> _Exercise objective_
Only an exact repetition of the lines from the one that holds "If the standing" to the end of the records is wanted.
━━ Records to process ━━
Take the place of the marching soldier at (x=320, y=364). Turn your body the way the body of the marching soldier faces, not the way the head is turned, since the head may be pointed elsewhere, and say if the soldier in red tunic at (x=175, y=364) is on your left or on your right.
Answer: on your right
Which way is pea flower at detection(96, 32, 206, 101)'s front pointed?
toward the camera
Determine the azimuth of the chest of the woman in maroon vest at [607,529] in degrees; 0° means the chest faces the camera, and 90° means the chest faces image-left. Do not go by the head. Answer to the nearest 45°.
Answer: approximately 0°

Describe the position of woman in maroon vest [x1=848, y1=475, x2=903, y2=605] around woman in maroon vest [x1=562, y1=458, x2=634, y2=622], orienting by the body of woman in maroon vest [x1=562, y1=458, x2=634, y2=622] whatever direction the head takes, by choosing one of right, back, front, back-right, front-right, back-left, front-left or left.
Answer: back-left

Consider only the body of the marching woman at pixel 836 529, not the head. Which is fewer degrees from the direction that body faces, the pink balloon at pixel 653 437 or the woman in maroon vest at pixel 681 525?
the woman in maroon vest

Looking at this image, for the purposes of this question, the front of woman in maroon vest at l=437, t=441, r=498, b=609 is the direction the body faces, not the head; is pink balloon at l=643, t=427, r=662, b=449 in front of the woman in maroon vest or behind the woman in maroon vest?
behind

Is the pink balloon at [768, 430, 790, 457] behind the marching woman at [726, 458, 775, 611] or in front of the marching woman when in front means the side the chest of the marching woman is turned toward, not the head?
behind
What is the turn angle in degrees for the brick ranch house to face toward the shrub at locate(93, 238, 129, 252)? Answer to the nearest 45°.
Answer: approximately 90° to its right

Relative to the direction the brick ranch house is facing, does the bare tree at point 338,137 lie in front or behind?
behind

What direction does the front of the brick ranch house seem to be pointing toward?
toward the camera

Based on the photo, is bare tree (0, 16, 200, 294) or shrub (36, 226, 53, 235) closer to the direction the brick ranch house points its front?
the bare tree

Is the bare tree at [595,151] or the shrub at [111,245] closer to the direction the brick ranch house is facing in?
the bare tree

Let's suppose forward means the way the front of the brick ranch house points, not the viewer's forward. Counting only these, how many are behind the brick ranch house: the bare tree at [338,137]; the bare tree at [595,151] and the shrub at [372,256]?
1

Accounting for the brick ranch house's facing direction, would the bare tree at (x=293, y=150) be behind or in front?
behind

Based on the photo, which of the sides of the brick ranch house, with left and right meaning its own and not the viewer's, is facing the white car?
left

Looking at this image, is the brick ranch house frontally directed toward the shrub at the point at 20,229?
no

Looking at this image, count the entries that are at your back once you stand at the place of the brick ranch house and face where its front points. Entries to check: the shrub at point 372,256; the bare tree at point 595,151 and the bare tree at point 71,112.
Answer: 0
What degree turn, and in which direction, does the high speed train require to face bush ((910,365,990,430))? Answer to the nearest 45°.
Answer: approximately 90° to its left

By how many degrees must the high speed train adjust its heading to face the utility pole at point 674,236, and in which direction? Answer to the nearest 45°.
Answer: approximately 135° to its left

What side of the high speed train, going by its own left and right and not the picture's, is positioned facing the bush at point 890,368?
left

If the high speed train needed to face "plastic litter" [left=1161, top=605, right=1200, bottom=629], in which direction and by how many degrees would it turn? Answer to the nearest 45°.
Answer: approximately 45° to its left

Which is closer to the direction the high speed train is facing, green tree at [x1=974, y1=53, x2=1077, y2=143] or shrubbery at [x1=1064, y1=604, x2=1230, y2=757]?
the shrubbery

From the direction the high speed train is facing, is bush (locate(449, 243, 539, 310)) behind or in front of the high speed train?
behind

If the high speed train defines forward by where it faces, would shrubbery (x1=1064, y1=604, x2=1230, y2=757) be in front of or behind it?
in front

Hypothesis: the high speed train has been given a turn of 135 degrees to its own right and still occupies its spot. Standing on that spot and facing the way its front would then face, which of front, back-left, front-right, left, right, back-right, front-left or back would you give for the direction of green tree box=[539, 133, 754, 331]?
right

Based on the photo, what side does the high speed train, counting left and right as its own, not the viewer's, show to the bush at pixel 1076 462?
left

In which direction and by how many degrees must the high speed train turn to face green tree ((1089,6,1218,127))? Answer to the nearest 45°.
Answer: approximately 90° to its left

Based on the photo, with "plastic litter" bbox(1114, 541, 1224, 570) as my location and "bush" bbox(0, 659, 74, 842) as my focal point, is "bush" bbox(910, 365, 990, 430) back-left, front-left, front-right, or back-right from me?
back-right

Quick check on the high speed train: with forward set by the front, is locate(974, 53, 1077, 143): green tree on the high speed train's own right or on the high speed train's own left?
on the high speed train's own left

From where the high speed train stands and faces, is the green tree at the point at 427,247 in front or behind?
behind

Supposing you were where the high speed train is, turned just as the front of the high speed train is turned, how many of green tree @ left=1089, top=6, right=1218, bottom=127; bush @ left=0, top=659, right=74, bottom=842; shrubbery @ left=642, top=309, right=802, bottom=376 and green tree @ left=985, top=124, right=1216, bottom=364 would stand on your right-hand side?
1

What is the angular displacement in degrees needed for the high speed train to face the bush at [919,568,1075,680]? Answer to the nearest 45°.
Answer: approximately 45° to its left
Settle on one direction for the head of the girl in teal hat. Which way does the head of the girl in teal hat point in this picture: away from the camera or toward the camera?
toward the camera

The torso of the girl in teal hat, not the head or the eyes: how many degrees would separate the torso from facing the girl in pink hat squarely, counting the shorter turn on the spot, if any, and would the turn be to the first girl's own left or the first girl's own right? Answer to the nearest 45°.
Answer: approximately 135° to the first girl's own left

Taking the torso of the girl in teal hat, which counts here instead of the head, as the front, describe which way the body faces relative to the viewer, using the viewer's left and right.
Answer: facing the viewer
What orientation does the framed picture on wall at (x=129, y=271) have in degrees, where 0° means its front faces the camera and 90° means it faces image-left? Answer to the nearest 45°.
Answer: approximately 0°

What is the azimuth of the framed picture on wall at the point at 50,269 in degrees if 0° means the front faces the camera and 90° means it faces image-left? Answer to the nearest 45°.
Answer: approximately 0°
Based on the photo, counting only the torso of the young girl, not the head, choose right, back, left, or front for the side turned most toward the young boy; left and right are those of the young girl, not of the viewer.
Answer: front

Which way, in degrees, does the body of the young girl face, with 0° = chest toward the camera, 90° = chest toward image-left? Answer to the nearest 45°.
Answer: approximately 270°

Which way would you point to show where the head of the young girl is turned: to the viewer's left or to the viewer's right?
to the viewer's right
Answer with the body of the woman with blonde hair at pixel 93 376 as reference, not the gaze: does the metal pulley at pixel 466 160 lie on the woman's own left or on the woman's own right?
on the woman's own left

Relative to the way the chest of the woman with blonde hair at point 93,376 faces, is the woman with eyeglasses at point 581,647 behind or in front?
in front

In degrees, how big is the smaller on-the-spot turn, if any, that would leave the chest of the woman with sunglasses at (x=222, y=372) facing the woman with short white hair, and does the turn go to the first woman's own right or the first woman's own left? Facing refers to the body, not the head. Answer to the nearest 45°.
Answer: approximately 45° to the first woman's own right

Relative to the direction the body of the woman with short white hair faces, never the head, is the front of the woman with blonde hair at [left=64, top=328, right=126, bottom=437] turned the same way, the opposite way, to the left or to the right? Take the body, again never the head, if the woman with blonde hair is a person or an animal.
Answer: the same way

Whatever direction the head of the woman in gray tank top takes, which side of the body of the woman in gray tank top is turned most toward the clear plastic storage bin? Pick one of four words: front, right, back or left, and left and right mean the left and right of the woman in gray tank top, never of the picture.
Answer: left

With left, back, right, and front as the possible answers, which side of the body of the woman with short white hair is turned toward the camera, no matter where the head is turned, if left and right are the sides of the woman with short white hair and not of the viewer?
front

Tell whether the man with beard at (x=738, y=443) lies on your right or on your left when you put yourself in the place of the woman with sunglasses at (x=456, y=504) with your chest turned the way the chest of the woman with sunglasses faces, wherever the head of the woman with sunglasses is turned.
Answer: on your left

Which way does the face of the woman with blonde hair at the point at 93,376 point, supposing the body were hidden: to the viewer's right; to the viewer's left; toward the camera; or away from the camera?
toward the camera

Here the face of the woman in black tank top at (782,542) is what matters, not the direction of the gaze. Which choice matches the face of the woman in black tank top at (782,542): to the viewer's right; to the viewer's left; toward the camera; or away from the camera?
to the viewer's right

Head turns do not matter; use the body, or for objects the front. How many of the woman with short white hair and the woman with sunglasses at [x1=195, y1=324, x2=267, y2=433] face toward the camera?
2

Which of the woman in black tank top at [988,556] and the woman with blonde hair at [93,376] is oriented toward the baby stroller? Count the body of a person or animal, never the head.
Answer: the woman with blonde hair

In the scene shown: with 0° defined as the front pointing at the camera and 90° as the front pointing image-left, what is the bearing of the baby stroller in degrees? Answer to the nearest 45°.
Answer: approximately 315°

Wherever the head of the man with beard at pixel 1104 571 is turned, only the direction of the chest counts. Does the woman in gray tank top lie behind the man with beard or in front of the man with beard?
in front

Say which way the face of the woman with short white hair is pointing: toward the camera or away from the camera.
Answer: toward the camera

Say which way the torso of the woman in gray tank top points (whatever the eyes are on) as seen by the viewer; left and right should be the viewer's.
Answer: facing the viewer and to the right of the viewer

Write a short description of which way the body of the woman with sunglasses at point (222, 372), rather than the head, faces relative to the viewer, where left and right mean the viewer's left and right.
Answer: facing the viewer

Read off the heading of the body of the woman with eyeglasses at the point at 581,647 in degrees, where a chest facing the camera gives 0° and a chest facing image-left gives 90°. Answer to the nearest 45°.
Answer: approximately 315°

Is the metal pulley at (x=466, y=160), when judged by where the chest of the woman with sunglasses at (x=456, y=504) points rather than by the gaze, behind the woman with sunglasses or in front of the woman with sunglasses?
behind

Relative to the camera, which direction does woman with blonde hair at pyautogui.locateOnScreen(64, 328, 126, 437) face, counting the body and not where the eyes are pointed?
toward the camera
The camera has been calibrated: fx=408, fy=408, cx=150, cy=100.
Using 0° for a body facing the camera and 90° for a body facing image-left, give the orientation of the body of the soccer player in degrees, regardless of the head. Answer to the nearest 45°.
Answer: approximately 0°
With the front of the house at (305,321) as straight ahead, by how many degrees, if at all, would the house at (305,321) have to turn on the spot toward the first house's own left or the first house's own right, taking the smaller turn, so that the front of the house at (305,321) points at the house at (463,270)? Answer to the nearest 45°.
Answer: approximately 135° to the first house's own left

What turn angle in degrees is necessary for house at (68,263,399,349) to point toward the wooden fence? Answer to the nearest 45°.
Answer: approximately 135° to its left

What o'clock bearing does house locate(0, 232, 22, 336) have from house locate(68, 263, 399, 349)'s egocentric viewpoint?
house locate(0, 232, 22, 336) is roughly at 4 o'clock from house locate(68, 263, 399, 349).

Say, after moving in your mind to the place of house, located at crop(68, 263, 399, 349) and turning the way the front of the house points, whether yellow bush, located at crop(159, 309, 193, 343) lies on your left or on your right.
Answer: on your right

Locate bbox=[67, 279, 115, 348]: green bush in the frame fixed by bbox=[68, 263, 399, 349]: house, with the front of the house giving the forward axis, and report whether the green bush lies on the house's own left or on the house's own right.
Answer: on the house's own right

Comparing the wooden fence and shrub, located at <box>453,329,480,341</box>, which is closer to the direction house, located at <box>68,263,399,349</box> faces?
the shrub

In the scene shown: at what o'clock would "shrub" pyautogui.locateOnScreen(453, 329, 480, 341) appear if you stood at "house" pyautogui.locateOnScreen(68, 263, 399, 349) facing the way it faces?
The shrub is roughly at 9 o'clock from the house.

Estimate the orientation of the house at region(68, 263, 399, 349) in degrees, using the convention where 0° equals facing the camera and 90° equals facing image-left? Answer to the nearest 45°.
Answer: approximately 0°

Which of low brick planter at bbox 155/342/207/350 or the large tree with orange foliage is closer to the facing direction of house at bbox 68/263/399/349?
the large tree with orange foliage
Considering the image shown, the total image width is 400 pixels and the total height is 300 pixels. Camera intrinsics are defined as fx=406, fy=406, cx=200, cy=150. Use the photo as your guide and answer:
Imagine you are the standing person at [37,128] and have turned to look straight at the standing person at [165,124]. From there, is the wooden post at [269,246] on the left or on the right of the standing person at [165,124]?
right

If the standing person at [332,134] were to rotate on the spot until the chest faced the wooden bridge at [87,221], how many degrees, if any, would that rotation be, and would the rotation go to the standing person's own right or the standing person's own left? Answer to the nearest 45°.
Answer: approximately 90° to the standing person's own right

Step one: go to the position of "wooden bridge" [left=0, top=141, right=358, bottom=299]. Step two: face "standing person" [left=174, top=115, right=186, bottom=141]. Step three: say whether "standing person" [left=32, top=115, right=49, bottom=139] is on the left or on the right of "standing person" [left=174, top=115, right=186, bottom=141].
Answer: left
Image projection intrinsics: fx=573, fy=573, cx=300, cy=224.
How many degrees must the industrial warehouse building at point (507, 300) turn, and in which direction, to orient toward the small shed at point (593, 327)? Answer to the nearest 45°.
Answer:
━━━
> _Your solution_
If the standing person at [332,134] were to rotate on the spot until the chest faced the wooden bridge at [87,221], how many degrees, if any, would that rotation be, and would the rotation go to the standing person's own right or the standing person's own left? Answer to the nearest 45°.
Answer: approximately 90° to the standing person's own right

Step one: go to the position of "wooden bridge" [left=0, top=141, right=358, bottom=299]. Step two: face "standing person" [left=174, top=115, right=186, bottom=141]. Step three: say whether "standing person" [left=32, top=115, right=49, bottom=139] is on the left or on the right of "standing person" [left=174, top=115, right=186, bottom=141].
Answer: left
Image projection intrinsics: fx=573, fy=573, cx=300, cy=224.
How many degrees must the industrial warehouse building at point (507, 300) turn, and in which direction, to orient toward the small shed at point (593, 327)? Answer to the nearest 45°.
Answer:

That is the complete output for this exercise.